In Lamellidens, the presence of receptors and sense organs plays a crucial role in their survival and interaction with the environment. While these sense organs may not be highly developed, they serve specific functions:

1. Osphradium:

• Osphradium is a chemoreceptor.
• It consists of brown-pigmented sensory epithelium associated with each visceral ganglion.
• Its primary function is to assess the purity of the water entering the mantle cavity.

2. Statocyst:

• The statocyst serves as a balance organ.
• It is located near the pedal ganglion and takes the form of a round sac.
• Inside the statocyst, a granule called the statolith is present.
• The statocyst is innervated by the statocyst nerve, which originates from the cerebropedal connective.
• It encloses a space lined with sensory cells.

3. Scattered Sensory Cells:

• Sensory cells are distributed on the outer epithelium of the body and the inner border of the mantle.
• These cells function as tactile sense organs, enabling Lamellidens to sense their surroundings.

Reproductive System in Lamellidens

Lamellidens exhibits separate sexes, and the reproductive system is characterized by distinct features:

Male Reproductive System:

• The testes are white in color.
• Each testis is connected to a vas deferens arising from its posterolateral border.

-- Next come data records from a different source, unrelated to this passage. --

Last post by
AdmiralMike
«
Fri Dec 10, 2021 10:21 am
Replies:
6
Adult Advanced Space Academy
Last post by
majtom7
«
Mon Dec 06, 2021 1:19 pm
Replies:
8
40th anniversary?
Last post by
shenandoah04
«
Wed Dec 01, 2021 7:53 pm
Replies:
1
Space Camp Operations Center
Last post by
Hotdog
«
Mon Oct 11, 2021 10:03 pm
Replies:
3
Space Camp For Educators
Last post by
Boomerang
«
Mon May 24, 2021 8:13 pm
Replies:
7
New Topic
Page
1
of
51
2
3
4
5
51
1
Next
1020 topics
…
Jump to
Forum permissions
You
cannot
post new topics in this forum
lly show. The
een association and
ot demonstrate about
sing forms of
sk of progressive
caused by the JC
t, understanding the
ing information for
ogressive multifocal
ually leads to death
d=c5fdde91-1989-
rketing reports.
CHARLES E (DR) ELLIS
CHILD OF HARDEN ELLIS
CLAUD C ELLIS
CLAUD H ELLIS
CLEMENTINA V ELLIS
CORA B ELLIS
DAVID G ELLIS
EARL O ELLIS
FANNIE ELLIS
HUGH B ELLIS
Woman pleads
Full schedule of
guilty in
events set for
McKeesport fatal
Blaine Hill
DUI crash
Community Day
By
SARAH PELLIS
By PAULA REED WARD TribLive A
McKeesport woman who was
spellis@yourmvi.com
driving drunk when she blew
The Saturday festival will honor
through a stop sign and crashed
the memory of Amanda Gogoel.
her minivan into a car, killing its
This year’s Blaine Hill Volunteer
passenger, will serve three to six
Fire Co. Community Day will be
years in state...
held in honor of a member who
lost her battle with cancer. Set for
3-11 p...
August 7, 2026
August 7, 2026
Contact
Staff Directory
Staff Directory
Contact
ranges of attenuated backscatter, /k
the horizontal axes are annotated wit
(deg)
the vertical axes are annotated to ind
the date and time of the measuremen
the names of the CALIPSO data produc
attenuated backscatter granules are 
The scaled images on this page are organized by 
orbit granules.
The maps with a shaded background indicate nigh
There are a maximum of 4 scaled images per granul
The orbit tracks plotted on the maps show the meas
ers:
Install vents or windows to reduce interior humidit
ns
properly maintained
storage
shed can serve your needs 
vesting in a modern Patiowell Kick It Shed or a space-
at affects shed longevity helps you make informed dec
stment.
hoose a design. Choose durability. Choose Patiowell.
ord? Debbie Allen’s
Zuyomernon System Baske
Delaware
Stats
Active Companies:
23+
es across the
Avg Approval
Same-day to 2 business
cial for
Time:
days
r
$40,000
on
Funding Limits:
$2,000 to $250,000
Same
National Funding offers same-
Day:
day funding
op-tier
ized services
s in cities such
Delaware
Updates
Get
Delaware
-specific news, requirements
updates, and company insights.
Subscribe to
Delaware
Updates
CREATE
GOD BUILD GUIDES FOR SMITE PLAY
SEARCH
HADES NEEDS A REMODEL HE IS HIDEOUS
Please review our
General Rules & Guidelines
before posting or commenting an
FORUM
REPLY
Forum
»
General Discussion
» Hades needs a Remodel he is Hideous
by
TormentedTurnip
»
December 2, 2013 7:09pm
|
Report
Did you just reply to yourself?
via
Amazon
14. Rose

Female Reproductive System:

• The ovaries have a reddish color.
• Each ovary is associated with an oviduct that arises from its posterolateral border.

Fertilization and Development in Lamellidens

The process of fertilization and development in Lamellidens is complex and takes place internally. Here is a step-by-step breakdown of this process:

1. Fertilization Process:

• Eggs are released from the ovaries and enter the mantle cavity through female genital pores.
• Sperms are discharged from the testes into the mantle cavity through male gonopores, and they reach the supra-branchial chamber of the female.
• Fertilization occurs in the supra-branchial chamber, resulting in fertilized eggs.

2. Egg Capsule Formation:

• Fertilized eggs are transferred to the water tubes.
• In the water tubes, they are enclosed within thick, soft, somewhat triangular, whitish capsules known as egg capsules.

3. Glochidium Larvae:

• Development continues within the egg capsules, resulting in the formation of glochidium larvae.
• Glochidium larvae possess several distinctive features, including a bivalve shell, dorsal valve unity, ventral flatness, and spines on the ventral ends of the valves.
• The larvae have a brush-like hair-bearing mantle lining, an adductor muscle connecting the valves, and the presence of a byssus gland with a long byssus thread.

Metamorphosis:

• Glochidium larvae attach themselves to the gills of freshwater fish using the byssus thread.
• They penetrate the host tissue, become ectoparasites, and undergo metamorphosis.
• During metamorphosis, the byssus thread and sense organs disappear.
• A stomodaeum is formed through ectodermal invagination behind the mouth, creating the mouth opening.
• The proctodaeum is not formed, and the anus is established through a simple process of rupture.
• The foot emerges as a median, ventral elevation behind the mouth.
• Gill rudiments appear as two papillae on each side of the mouth.
• Eventually, the larvae, now suitable for a free life, detach from the host, sink to the bottom, and gradually transform into their adult form.